SAN DIEGO -- You know you're in for a tough day when your $300,000-per-year corporate account is reduced to an anecdote in an FBI press release. But that's what happened to one unidentified rental car company in late February.

FBI agents in San Diego, Las Vegas and Dallas executed eight arrest warrants and 18 search warrants in those cities on Feb. 28 to dismantle what the FBI described as a "cult-like investment fraud and money-laundering criminal enterprise."

John Franklin Harrell led the group of con artists, according to an FBI press release issued that same day. Harrell allegedly told investors he was in charge of a $1.6 trillion trust created by descendants of Joseph Smith, the founder of the Mormon Church. Harrell claimed the trust comprised "flight capital" and was held offshore.

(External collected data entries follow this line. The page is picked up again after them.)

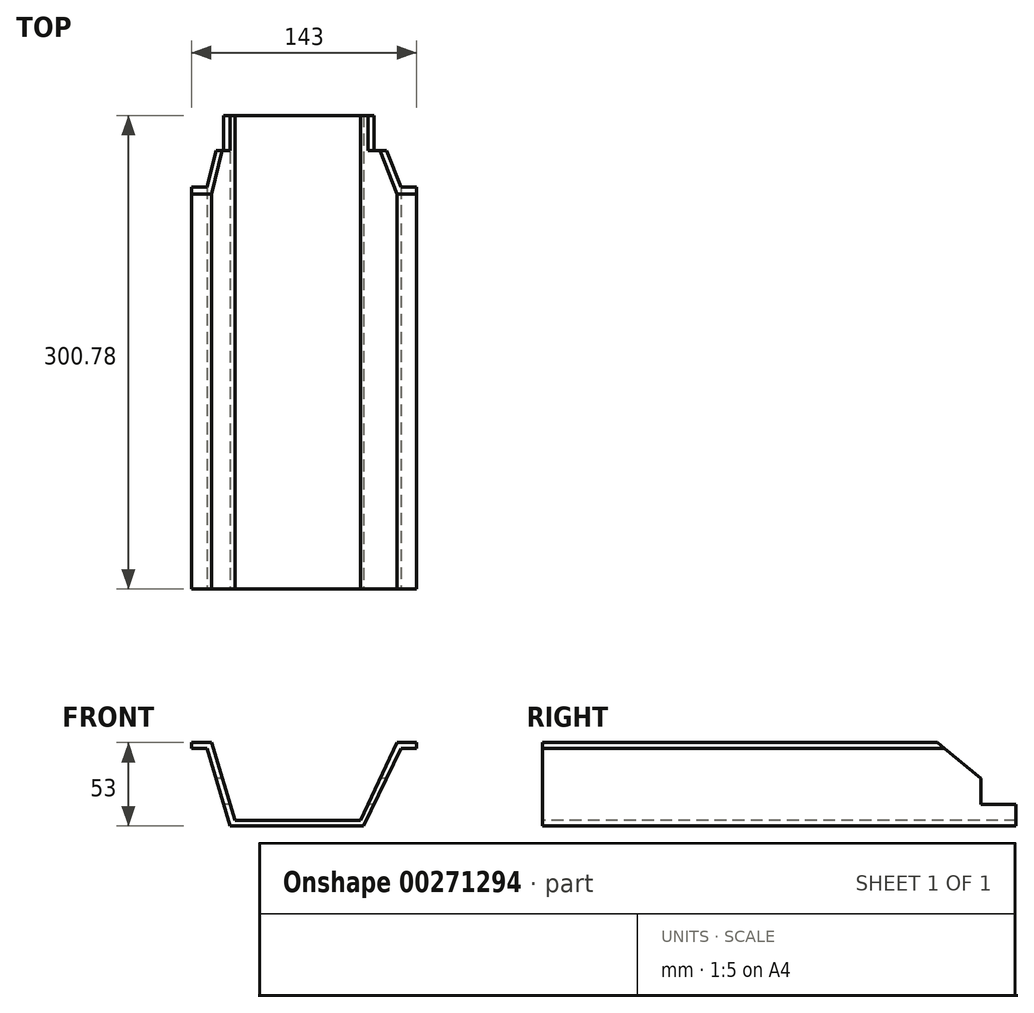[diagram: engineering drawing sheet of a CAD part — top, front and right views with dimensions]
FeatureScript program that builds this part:
annotation { "Feature Type Name" : "Feature", "Feature Type Description" : "" }
export const myFeature = defineFeature(function(context is Context, id is Id, definition is map)
    precondition{}
    {
        {
            var Q0;
            Q0=qCreatedBy(makeId("Front.planeOp"),FACE);
            var sketch = newSketch(context, id + "F0", { "sketchPlane" : qUnion([Q0])});
            skLineSegment(sketch, "E0.bottom", {"start": v(-67.68, 1.34) * mm, "end": v(75.32, 1.34) * mm});
            skLineSegment(sketch, "E0.top", {"start": v(-67.68, -51.66) * mm, "end": v(75.32, -51.66) * mm});
            skLineSegment(sketch, "E0.left", {"start": v(-67.68, 1.34) * mm, "end": v(-67.68, -51.66) * mm});
            skLineSegment(sketch, "E0.right", {"start": v(75.32, 1.34) * mm, "end": v(75.32, -51.66) * mm});
            skSolve(sketch);
        }
        {
            var Q0;
            Q0=makeQuery(id+"F0.imprint","IMPRINT",FACE,{"disambiguationData":[TD([[makeQuery(id+"F0.imprint","IMPRINT",EDGE,{"derivedFrom":sQuery(id+"F0.wireOp",EDGE,"E0.bottom")}),-1.0]])]});
            extrude(context, id + "F1", {"entities" : qUnion([Q0]), "depth" : 365 * mm});
        }
        {
            var Q0;
            Q0=makeQuery(id+"F1.opExtrude","SWEPT_FACE",FACE,{"disambiguationData":[OSD([sQuery(id+"F0.wireOp",EDGE,"E0.left")])]});
            var sketch = newSketch(context, id + "F2", { "sketchPlane" : qUnion([Q0])});
            skLineSegment(sketch, "E1", {"start": v(365, -51.66) * mm, "end": v(365, 1.34) * mm});
            skLineSegment(sketch, "E2", {"start": v(427.43, 1.34) * mm, "end": v(365, 1.34) * mm});
            skLineSegment(sketch, "E3", {"start": v(427.43, 1.34) * mm, "end": v(441.85, -51.66) * mm});
            skLineSegment(sketch, "E4", {"start": v(365, -51.66) * mm, "end": v(441.85, -51.66) * mm});
            skLineSegment(sketch, "E5", {"start": v(0, -25.16) * mm, "end": v(0, -16.49) * mm});
            skLineSegment(sketch, "E6", {"start": v(64.22, -51.66) * mm, "end": v(64.22, -37.96) * mm});
            skLineSegment(sketch, "E7", {"start": v(64.22, -37.96) * mm, "end": v(86.62, -37.96) * mm});
            skLineSegment(sketch, "E8", {"start": v(86.62, -37.96) * mm, "end": v(86.62, -21.31) * mm});
            skLineSegment(sketch, "E9", {"start": v(86.62, -21.31) * mm, "end": v(114.2, 1.34) * mm});
            skLineSegment(sketch, "E10", {"start": v(114.2, 1.34) * mm, "end": v(0, 1.34) * mm});
            skLineSegment(sketch, "E11", {"start": v(0, 1.34) * mm, "end": v(0, -16.49) * mm});
            skLineSegment(sketch, "E12", {"start": v(0, 1.34) * mm, "end": v(114.2, 1.34) * mm});
            skLineSegment(sketch, "E13", {"start": v(64.22, -51.66) * mm, "end": v(0, -51.66) * mm});
            skLineSegment(sketch, "E14", {"start": v(0, -51.66) * mm, "end": v(0, -25.16) * mm});
            skSolve(sketch);
        }
        {
            var Q0;
            Q0=makeQuery(id+"F2.imprint","IMPRINT",FACE,{"disambiguationData":[TD([[makeQuery(id+"F2.imprint","IMPRINT",EDGE,{"derivedFrom":sQuery(id+"F2.wireOp",EDGE,"E5")}),1.0]])]});
            extrude(context, id + "F3", {"entities" : qUnion([Q0]), "operationType" : NewBodyOperationType.REMOVE, "endBound" : BoundingType.THROUGH_ALL, "oppositeDirection" : true, "depth" : 25 * mm});
        }
        {
            var Q0;
            Q0=makeQuery(id+"F1.opExtrude","CAP_FACE",FACE,{"disambiguationData":[OSD([sQuery(id+"F0.wireOp",EDGE,"E0.bottom"),sQuery(id+"F0.wireOp",EDGE,"E0.top"),sQuery(id+"F0.wireOp",EDGE,"E0.left"),sQuery(id+"F0.wireOp",EDGE,"E0.right")])],"isStart":false});
            var sketch = newSketch(context, id + "F4", { "sketchPlane" : qUnion([Q0])});
            skLineSegment(sketch, "E15", {"start": v(-67.68, -2.32) * mm, "end": v(-57.7, -2.32) * mm});
            skLineSegment(sketch, "E16", {"start": v(-57.7, -2.32) * mm, "end": v(-43.21, -51.66) * mm});
            skLineSegment(sketch, "E17", {"start": v(-43.21, -51.66) * mm, "end": v(41.79, -51.66) * mm});
            skLineSegment(sketch, "E18", {"start": v(41.79, -51.66) * mm, "end": v(65.37, -2.32) * mm});
            skLineSegment(sketch, "E19", {"start": v(65.37, -2.32) * mm, "end": v(75.32, -2.32) * mm});
            skLineSegment(sketch, "E20", {"start": v(-67.68, -2.32) * mm, "end": v(-67.68, 1.34) * mm});
            skLineSegment(sketch, "E21", {"start": v(75.32, 1.34) * mm, "end": v(75.32, -2.32) * mm});
            skLineSegment(sketch, "E22", {"start": v(-67.68, 1.34) * mm, "end": v(-54.89, 1.34) * mm});
            skLineSegment(sketch, "E23", {"start": v(-54.89, 1.34) * mm, "end": v(-39.95, -48.1) * mm});
            skLineSegment(sketch, "E24", {"start": v(-39.95, -48.1) * mm, "end": v(39.71, -48.1) * mm});
            skLineSegment(sketch, "E25", {"start": v(39.71, -48.1) * mm, "end": v(62.93, 1.34) * mm});
            skSolve(sketch);
        }
        {
            var Q0;
            {var subQ0=sQuery(id+"F4.wireOp",EDGE,"E15");Q0=makeQuery(id+"F4.imprint","IMPRINT",FACE,{"disambiguationData":[TD([[makeQuery(id+"F4.imprint","IMPRINT",EDGE,{"derivedFrom":subQ0}),-1.0]])]});}
            var Q1;
            {var subQ0=sQuery(id+"F4.wireOp",EDGE,"E18");Q1=makeQuery(id+"F4.imprint","IMPRINT",FACE,{"disambiguationData":[TD([[makeQuery(id+"F4.imprint","IMPRINT",EDGE,{"derivedFrom":subQ0}),-1.0]])]});}
            extrude(context, id + "F5", {"entities" : qUnion([Q0, Q1]), "operationType" : NewBodyOperationType.REMOVE, "endBound" : BoundingType.THROUGH_ALL, "oppositeDirection" : true, "depth" : 25 * mm});
        }
        {
            var Q0;
            {var subQ0=sQuery(id+"F4.wireOp",EDGE,"E23");Q0=makeQuery(id+"F4.imprint","IMPRINT",FACE,{"disambiguationData":[TD([[makeQuery(id+"F4.imprint","IMPRINT",EDGE,{"derivedFrom":subQ0}),1.0]])]});}
            extrude(context, id + "F6", {"entities" : qUnion([Q0]), "operationType" : NewBodyOperationType.REMOVE, "endBound" : BoundingType.THROUGH_ALL, "oppositeDirection" : true, "depth" : 25 * mm});
        }
    });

For years, Harrell's criminal ring used investor money to charter private aircraft, rent luxury cars and rent luxury apartments, the FBI press release said. The annual bill at one car rental company topped $300,000 in 2002.

When contacted by Auto Rental News, the FBI office in San Diego declined to identify the rental car company.

According to the FBI, Harrell told investors that his role was to convert the trust money into insurance instruments. All he had to do, he told them, was raise enough money to start an insurance company so he could access the trust assets and repay investors.

The year-long investigation was dubbed "Operation Good Samaritan." Assisting the FBI in the investigation were the Internal Revenue Service and the California Department of Insurance.